→ **Written task A**
Write out the passage of the operator overloading text that runs from "Sure they do;" to "any enum type)".
→ **Written task B**
According to the operator overloading text, what does C# require of user-defined operators in terms of accessibility and form?
→ **Written task C**
Carry on writing the operator overloading text from the point where it ends.

→ **Given text**
==================================================

Why is it called overloading?

It's called "overloading" because it is overloading. We "overload" a thing when we give two possible implementations for that thing and then must decide which to use (which is called overload resolution).

When we overload methods we give two or more implementations of a method with a given name. When we overload operators we give two or more possible implementations for an operator with a given syntax. It's the same thing.

Make sure you're not confusing overloading with overriding. Overloading is simply the existence of two methods/operators with the same name/syntax in the same declaration space. Overriding deals with how the content of a virtual method slot is filled in at runtime.

Do all objects by default have an implementation of all operators?

No.

Is public static object operator +(object o1, object o2) predefined somewhere and somehow?

No.

This would somehow imply that by default objects do not have predefined operators so then how come the term overloading?

I don't understand the question. Of course C# has predefined operators.

I don't want to expose this operator publicly

Then don't use an operator; make a private, internal or protected method.

The design of C# is that an operator is always part of the public surface area of a type. It is very confusing to have operators that have a meaning that depends on what accessibility domain the usage occurs in. C# has been carefully designed to be a "pit of quality" language, where the choices of the language designers lead you away from writing confusing, buggy, hard-to-refactor programs. Requiring that user-defined operators be public and static is one of those subtle design points.

(1) Objects by default do not have predefined operators

Sure they do; there are hundreds of predefined operators on a variety of objects. For addition, for example, there are the following predefined overloads of operator +:

int + int
uint + uint
long + long
ulong + ulong
double + double
float + float
decimal + decimal
enum + underlying  (for any enum type)
underlying + enum
int? + int?
uint? + uint?
long? + long?
ulong? + ulong?
double? + double?
float? + float?
decimal? + decimal?
enum? + underlying?
underlying? + enum?
string + string
object + string
string + object
delegate + delegate (for any delegate type)

Consult the C# specification for a list of all the predefined overloads of all the other operators.

Note that overload resolution for operators has two phases: first, overload resolution attempts to find a user-defined overload that is the unique best; only if doing so finds no applicable candidates are the predefined overloads considered by overload resolution.

==================================================

→ **Extracted records**
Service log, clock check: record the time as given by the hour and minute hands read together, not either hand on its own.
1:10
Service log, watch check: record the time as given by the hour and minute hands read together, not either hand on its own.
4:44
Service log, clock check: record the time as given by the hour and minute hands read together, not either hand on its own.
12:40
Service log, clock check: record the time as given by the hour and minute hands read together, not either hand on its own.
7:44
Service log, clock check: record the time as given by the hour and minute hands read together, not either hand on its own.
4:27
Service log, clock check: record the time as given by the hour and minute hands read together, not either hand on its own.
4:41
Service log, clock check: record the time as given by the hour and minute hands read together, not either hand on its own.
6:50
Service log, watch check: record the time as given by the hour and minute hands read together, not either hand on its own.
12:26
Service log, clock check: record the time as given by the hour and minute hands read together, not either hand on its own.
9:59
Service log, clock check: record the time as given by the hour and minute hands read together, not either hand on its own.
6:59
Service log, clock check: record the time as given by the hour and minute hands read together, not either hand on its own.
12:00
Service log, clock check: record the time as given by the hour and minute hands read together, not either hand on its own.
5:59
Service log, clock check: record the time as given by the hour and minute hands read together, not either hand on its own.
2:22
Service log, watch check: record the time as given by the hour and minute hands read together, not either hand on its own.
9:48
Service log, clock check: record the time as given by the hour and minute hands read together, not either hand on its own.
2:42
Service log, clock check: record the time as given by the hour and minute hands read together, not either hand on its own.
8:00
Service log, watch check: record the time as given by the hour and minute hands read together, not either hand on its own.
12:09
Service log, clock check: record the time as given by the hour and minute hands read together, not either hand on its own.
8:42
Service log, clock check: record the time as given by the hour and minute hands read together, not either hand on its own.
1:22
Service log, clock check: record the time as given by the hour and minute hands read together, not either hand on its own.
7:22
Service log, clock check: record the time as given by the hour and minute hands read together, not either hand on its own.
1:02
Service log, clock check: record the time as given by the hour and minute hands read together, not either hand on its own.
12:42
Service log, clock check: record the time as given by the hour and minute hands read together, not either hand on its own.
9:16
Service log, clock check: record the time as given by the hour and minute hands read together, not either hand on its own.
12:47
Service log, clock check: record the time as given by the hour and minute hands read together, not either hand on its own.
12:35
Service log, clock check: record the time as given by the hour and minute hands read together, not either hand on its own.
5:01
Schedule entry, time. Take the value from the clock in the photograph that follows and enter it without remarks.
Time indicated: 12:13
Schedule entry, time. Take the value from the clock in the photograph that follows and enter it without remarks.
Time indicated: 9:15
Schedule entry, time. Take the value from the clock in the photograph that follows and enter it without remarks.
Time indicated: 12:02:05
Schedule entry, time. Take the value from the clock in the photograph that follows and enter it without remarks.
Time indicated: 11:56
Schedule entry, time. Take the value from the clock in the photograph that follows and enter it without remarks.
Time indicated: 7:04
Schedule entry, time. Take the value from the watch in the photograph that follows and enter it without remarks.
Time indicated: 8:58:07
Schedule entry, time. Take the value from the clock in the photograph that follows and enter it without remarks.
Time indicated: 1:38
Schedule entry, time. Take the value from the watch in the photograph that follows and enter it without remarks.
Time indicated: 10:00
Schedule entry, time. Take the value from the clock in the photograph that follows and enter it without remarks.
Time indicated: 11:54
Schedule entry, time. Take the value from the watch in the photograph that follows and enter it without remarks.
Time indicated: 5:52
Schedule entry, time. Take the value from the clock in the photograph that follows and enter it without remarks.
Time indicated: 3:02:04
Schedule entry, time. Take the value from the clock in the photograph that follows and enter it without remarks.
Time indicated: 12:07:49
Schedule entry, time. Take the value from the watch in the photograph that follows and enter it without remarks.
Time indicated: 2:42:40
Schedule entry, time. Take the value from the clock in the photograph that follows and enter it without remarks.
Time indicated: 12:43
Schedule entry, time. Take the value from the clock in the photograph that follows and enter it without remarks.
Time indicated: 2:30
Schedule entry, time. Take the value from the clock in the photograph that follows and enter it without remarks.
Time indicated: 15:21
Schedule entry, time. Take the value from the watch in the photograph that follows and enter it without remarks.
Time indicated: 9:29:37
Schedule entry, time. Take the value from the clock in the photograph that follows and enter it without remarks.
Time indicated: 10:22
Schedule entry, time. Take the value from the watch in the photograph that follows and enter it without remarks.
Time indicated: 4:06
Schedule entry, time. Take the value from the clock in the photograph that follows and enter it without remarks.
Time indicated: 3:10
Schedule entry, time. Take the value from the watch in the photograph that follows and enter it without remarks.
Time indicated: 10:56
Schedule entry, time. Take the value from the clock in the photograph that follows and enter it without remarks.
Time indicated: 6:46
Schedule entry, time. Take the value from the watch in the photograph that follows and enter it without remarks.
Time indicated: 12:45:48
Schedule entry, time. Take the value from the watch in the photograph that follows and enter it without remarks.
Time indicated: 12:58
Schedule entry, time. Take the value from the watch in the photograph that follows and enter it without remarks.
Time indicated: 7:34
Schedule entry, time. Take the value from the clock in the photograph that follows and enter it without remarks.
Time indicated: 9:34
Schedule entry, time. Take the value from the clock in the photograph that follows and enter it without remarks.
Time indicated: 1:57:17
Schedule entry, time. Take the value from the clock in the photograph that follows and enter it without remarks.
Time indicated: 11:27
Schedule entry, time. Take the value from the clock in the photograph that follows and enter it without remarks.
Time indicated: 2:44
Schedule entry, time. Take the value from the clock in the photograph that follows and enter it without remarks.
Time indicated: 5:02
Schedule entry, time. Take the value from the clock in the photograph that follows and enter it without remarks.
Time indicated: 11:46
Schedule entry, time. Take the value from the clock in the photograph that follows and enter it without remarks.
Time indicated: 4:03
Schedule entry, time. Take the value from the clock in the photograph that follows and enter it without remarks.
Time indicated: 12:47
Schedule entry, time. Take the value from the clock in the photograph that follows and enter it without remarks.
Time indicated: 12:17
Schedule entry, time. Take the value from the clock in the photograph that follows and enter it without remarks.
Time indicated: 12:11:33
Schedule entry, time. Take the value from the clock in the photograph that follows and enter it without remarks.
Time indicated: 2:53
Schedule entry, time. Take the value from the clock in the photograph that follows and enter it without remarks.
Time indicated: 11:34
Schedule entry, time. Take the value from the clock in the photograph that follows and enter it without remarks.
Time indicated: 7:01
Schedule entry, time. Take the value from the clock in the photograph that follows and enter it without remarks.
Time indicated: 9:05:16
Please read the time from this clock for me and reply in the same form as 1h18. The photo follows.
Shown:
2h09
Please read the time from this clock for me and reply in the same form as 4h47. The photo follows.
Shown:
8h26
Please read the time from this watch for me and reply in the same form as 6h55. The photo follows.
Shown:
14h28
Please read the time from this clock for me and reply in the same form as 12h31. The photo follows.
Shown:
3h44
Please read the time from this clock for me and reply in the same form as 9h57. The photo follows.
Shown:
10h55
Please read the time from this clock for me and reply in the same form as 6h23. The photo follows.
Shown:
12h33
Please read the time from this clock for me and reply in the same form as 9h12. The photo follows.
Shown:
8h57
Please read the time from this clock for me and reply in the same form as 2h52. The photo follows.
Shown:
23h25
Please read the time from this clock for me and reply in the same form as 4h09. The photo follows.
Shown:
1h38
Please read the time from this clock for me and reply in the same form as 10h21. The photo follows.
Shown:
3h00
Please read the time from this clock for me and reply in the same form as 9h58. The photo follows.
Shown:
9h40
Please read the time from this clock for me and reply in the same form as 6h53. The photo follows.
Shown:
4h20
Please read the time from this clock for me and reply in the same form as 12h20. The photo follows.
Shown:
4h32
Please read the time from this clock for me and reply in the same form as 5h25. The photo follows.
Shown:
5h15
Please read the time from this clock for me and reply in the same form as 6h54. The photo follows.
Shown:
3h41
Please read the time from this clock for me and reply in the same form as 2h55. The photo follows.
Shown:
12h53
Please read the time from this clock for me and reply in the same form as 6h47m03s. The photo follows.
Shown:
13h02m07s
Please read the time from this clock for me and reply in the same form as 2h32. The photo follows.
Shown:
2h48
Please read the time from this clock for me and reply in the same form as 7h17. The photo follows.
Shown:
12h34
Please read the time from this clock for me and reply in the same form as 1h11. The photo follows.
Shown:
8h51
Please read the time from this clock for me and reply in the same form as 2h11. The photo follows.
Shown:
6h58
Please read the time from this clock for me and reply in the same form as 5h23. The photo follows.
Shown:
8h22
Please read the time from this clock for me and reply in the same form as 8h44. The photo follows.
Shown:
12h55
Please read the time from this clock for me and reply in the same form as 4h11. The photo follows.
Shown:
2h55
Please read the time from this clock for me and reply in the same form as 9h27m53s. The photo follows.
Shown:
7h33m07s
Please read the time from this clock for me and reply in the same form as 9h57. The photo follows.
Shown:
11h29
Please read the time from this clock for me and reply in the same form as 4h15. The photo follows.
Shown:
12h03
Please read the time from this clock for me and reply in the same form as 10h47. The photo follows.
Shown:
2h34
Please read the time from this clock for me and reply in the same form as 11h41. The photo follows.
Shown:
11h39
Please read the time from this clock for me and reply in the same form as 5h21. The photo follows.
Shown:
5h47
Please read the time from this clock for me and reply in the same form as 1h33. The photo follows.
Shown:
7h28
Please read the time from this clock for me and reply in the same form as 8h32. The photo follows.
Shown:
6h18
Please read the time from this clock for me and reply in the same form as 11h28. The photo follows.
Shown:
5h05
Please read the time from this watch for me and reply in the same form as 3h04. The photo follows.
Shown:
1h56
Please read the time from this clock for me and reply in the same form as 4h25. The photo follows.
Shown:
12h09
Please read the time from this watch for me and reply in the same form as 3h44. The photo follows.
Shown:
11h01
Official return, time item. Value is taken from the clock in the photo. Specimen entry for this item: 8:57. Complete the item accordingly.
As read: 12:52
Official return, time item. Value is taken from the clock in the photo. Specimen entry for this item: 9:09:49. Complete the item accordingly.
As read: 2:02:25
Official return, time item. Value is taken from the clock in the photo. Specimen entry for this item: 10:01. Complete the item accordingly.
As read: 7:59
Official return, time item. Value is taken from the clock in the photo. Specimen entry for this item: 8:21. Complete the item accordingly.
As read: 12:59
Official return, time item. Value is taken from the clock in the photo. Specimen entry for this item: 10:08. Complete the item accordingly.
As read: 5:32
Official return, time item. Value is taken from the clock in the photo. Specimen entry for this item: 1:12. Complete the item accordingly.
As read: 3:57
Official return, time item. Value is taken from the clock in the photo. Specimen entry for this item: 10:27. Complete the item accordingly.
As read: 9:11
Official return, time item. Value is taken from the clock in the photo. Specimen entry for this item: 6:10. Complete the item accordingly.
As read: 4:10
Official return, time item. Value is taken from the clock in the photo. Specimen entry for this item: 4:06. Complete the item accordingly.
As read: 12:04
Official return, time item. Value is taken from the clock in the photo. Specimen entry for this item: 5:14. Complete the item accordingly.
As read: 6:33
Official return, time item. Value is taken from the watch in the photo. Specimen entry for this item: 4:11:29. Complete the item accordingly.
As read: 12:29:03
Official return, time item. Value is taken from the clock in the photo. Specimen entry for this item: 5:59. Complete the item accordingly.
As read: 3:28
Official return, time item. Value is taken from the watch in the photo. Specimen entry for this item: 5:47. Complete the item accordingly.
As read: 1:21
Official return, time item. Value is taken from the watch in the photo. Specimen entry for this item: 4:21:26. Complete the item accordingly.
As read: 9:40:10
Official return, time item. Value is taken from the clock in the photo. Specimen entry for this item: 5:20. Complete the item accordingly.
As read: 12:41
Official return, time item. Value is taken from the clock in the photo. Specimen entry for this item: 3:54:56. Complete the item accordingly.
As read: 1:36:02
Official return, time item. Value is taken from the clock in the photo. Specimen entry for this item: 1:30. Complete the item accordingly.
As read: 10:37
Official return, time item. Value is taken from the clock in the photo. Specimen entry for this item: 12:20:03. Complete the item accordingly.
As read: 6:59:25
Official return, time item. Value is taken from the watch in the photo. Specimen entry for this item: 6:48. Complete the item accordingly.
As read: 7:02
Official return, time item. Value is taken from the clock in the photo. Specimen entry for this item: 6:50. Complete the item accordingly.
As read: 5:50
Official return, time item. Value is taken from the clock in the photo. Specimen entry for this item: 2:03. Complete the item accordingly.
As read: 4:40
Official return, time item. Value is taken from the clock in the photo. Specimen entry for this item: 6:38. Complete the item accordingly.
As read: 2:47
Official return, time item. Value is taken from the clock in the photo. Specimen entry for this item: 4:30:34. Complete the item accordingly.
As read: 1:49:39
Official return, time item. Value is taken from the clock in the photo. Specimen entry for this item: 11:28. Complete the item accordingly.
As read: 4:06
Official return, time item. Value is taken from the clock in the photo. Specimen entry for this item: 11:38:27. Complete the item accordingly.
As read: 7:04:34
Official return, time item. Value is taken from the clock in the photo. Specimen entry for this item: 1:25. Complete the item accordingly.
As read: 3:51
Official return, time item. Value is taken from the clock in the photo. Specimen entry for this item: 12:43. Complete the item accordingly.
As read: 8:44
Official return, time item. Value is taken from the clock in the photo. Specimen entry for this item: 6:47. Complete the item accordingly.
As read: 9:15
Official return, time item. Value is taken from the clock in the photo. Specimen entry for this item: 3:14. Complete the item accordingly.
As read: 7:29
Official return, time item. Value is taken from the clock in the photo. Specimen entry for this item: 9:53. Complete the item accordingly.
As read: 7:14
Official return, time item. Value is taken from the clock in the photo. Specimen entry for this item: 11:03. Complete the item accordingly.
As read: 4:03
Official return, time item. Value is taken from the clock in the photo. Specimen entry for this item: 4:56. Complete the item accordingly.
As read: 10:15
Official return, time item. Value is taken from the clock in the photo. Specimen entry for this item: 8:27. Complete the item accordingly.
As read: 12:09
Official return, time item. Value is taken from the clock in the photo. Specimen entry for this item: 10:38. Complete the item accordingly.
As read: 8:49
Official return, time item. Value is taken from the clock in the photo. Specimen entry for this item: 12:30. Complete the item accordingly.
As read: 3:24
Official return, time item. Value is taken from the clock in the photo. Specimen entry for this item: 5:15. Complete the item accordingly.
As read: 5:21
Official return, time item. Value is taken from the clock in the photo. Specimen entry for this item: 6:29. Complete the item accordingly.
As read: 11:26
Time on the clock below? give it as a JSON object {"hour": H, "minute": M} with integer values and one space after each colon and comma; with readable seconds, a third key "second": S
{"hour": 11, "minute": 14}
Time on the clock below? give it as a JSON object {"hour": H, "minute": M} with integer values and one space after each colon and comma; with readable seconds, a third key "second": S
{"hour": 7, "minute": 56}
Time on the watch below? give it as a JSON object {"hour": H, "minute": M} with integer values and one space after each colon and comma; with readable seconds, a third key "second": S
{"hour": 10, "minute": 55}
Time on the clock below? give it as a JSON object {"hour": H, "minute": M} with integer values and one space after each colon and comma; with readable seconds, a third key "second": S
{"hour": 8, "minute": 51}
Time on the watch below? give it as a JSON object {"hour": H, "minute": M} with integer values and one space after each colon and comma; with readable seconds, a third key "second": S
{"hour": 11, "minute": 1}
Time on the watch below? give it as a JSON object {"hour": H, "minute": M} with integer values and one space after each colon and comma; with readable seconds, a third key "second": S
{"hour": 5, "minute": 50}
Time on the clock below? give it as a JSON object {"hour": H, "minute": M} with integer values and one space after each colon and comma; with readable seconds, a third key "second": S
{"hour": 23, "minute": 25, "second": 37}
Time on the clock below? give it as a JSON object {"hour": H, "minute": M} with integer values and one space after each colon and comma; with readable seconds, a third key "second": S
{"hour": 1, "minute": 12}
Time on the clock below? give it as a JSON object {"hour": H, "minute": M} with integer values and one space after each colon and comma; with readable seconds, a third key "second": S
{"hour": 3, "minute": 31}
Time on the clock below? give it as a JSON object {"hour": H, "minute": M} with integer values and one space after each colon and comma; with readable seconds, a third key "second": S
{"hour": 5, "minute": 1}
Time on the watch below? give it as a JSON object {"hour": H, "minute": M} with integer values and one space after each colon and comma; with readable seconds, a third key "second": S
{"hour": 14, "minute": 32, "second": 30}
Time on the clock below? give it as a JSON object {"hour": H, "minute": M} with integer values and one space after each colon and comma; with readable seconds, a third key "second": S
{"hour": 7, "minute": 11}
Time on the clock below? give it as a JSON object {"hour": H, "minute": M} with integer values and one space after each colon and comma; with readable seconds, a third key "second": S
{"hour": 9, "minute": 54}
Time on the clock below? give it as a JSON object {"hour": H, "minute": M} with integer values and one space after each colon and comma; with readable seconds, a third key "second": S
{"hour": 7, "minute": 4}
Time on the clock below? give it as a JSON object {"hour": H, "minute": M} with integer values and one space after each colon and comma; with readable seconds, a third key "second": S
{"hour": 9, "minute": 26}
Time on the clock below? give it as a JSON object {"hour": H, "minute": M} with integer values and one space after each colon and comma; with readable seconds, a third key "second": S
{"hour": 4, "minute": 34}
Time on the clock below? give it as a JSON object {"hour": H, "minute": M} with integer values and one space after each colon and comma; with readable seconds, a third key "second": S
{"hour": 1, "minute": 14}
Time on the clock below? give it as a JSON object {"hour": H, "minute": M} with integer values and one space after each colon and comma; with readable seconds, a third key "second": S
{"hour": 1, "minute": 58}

==================================================

→ **Task output A**
Sure they do; there are hundreds of predefined operators on a variety of objects. For addition, for example, there are the following predefined overloads of operator +:

int + int
uint + uint
long + long
ulong + ulong
double + double
float + float
decimal + decimal
enum + underlying  (for any enum type)

→ **Task output B**
They must be public and static.

→ **Task output C**
(2) Defining operators is not described as creating an operator, it's described as overloading which somehow is inconsistent (to me) with point 1.

I don't understand why you find it inconsistent, or, for that matter, what you find inconsistent. The term "overload" is used consistently to describe both operators and methods; in both cases it means to use the same syntax to refer to two or more different things, and that ambiguity is then resolved via "overload resolution". The exact details of the method and operator overload resolution algorithms are different but they are similar in the overall algorithm: first a candidate set is identified, then inapplicable candidates are removed, then a betterness algorithm eliminates applicable candidates that are worse than another, then a bestness algorithm determines the unique best candidate that is left, if any.

(3) You cannot restrict access modifier of an operator, they have to be public, which does not make sense considering point 1. but sort of makes sense considering point 2.

I don't understand what point (3) has to do with points (1) or (2) at all. The restriction that operators must be part of the public surface area is to prevent the confusing situation of being able to add a Fruit to an Animal when you're inside class Apple but not when you're inside class Giraffe.

Operators are declared inside a class or struct and therefore "belong" to said type, they don't float "belonging" to no given type. So what am I overloading exactly when I declare an operator in a class?

You're overloading the operator.

That the same operator exists between ints does not mean I am overloading anything as that operator belongs to int. To me its the same as saying the Foo.Hello() and Bar.Hello(string hello) are overloads of Hello. They are not as they are declared in two separate types. What is the difference with operators?

You've just accurately described the difference. Method overloading and operating overloading differ in many of their details.

If you want to take the position that Foo.Hello() and Bar.Hello(string) are "overloads" of Hello, that's not a common position to take but it is logically consistent.

I was under the impression that you cannot change the access modifier when overloading.

Your impression is mistaken; you cannot change access modifiers when overriding a virtual method. You've confused that with overloading.

(And I note that there is one scenario in which you are required to change the access modifier when overriding a virtual method; can you deduce what it is?)

I was also under the impression that you can not declare an operator without at least one of the operands being of the type in which you declare the operator.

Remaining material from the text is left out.